Potash will spend $64 million on a new 136,000-square-foot transfer facility, with Indiana Harbor Belt Railway investing $9 million there and the city of Hammond spending $5 million in federal and other funds for demolition and other work.

"A lot of people are fighting for jobs like those that are coming to Hammond, Ind., right now," said Mayor Thomas McDermott Jr., just one week away from Election Day, when he will make his third bid for the office.

It will take 225 construction workers to build the Potash facility and 60 more for the railroad construction, said Phil Taillon, Hammond director of planning and development. Once the facility is up and running, 25 permanent employees will be needed for the Potash warehouse and on the railroad.

McDermott emphasized the construction jobs will be filled by union workers under local hiring ordinances.

"Some people in Indianapolis have said companies will not locate here because of what they call labor 'aggression' in Northwest Indiana," said Randy Palmeteer, business manager for the Northwestern Indiana Building and Construction Trades Council. "And looked what happened."

Palmeteer was parodying a passage in Gov. Mitch Daniels new book, "Keeping the Republic: Saving America by Trusting Americans," where the governor refers to union "aggression" as a barrier to state's effort to land new jobs for Northwest Indiana.

Potash Corp., of Saskatoon, Canada, is the world's largest fertilizer producer.
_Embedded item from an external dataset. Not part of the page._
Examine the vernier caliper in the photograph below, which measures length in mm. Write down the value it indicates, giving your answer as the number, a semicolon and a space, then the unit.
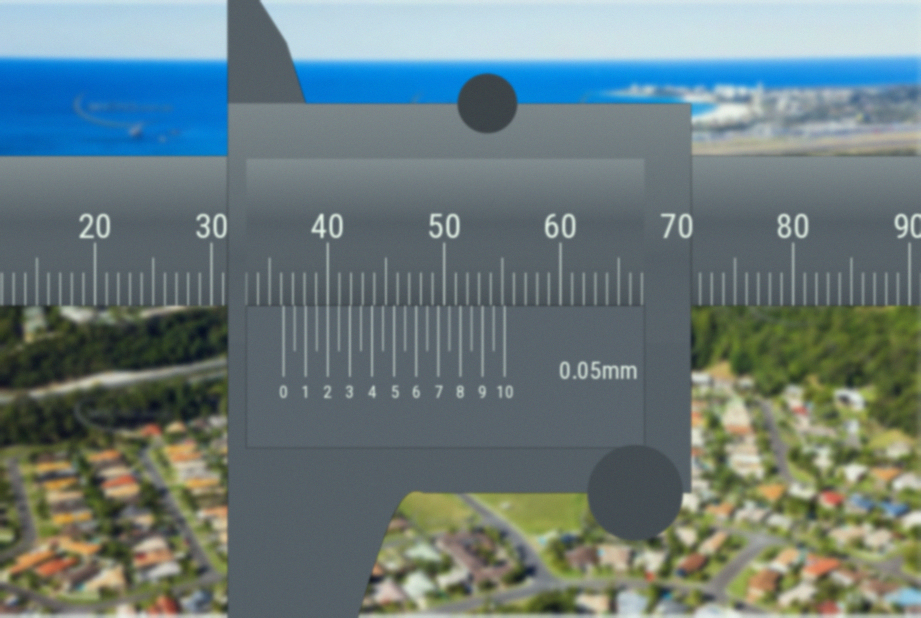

The company is in the midst of a $7.5 billion expansion of its North American mining operations, Felgenhauer said. The company searched throughout the Midwest for a suitable place to locate a rail transfer facility so it could get product to Eastern markets more efficiently, he said.

After finishing their announcement at the podium, McDermott and Felgenhauer signed the agreement cementing the deal to cheers from city employees, council members and others gathered for the event.

Region officials long have said they want to ink more deals like the Potash one to capture value from the torrent of freight trains that pass through Northwest Indiana every day.

In August, Canadian National Railway Co. announced it would locate a locomotive repair shop and expand its classification yard at Gary's Kirk Yard. The railroad said it planned to invest $165 million in the project and add 250 jobs there.

At Gibson Yard, Indiana Harbor Belt will spend $9 million to build track and facilities to serve Potash, according to Indiana Harbor Belt General Manager Jim Roots. That project includes expanding yard capacity by 1,000 rail cars.

The railroad already has spent $11 million this year expanding its auto transfer yard, which is the largest in the nation, Roots said.

In addition, Hammond's Taillon said the Potash move and expansion of a tax increment financing district there will pave the way for an estimated $130 million more in anticipated development. The city has talked to several interested companies, but Taillon and other officials would not name them.

Infrastructure improvements along the Summer Street corridor will be financed by $16 million in property taxes collected from Potash over the next 20 years, which will be used to pay off tax increment finance bonds, Taillon said. In addition, the Potash project will generate an estimated $3.2 million in tax collections for state and city coffers during the construction phase, he said.

City officials want to demolish the former Glidden Paint factory at Hump Road as part of the project. A Dec. 1 order to repair hearing for its owners may result in the city taking ownership of it, Taillon said.